Les eurodéputés ont approuvé, ce mercredi 17 juin 2026, le nouveau règlement européen sur les retours des migrants dont la demande d'asile a été rejetée. Le texte, qui modifie en profondeur la procédure de reconduite à la frontière, permet notamment la création de centres de rétention situés en dehors du territoire de l'Union européenne. Il constitue l'un des volets du pacte sur l'asile et la migration, entré en vigueur quelques jours plus tôt.
Un processus accéléré pour les reconduites
Le règlement vise à réduire les délais entre le rejet d'une demande d'asile et l'éloignement effectif de la personne concernée. Il impose aux États membres une durée maximale de rétention administrative, tout en autorisant des durées plus longues dans des cas spécifiques. Les procédures de recours contre les décisions de retour sont également resserrées, afin de limiter les possibilités de contestation dilatoire.
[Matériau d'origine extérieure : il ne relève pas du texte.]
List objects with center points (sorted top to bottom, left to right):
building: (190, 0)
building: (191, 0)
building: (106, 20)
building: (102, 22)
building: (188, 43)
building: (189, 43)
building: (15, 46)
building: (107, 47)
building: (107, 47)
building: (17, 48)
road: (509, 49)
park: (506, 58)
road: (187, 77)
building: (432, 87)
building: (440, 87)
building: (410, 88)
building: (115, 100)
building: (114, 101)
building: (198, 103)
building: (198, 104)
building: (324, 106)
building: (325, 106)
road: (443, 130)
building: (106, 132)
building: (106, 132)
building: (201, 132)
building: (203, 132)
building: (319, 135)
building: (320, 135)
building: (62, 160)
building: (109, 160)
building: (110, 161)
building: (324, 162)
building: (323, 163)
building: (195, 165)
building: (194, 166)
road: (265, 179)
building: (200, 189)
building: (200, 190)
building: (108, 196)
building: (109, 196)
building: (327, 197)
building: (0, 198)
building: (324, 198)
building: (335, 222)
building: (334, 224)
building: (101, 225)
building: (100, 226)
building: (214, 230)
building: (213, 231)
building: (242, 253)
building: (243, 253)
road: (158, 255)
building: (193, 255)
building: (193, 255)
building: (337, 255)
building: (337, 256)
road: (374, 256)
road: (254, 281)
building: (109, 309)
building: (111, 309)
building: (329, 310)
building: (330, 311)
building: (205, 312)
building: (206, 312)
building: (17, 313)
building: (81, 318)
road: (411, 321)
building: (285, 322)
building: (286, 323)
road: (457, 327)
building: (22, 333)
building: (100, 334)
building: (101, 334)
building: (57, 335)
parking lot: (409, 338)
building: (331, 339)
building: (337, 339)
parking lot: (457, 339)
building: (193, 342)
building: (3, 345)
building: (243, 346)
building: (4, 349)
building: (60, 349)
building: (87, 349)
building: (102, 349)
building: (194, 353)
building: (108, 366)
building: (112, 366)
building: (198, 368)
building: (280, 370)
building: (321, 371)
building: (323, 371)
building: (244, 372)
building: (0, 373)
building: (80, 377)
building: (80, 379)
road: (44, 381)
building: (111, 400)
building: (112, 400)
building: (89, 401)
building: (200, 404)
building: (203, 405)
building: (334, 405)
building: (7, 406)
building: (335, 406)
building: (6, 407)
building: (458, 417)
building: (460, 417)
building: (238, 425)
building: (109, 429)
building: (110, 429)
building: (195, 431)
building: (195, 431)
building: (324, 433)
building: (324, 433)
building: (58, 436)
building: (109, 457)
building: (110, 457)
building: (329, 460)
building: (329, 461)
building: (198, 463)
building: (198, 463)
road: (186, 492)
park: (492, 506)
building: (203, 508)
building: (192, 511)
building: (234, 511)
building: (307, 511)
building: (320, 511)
Des centres de rétention dans des pays tiers
L'une des dispositions les plus controversées du texte concerne la possibilité pour l'Union européenne de conclure des accords avec des pays non membres afin d'y installer des centres de rétention. Ces structures accueilleraient les migrants en situation irrégulière en attendant leur reconduite vers leur pays d'origine. Les modalités de ces partenariats – notamment le choix des pays partenaires, les conditions de détention et les garanties juridiques – n'ont pas été précisées dans le règlement ; elles devront faire l'objet de négociations ultérieures entre la Commission européenne et les États tiers concernés.
Des réactions contrastées dans l'hémicycle
Au moment du vote, une scène inhabituelle a marqué les travaux de l'Assemblée de Strasbourg. Un groupe d'élus appartenant à des formations d'extrême droite a scandé à plusieurs reprises « Renvoyez-les ! », provoquant des réactions indignées dans les rangs des partis de gauche et des écologistes. La présidente de séance a rappelé à l'ordre les députés concernés, mais l'incident illustre les clivages profonds qui traversent le Parlement sur la question migratoire.
Un volet du pacte asile et migration
Ce règlement s'inscrit dans le cadre plus large du nouveau pacte sur l'asile et la migration, dont les principales mesures sont entrées en vigueur le 12 juin 2026. Ce dispositif prévoit notamment un filtrage renforcé aux frontières extérieures de l'Union, une procédure accélérée pour les demandes d'asile jugées infondées, ainsi qu'un mécanisme de solidarité obligatoire entre États membres pour la répartition des migrants arrivés dans les pays de première entrée.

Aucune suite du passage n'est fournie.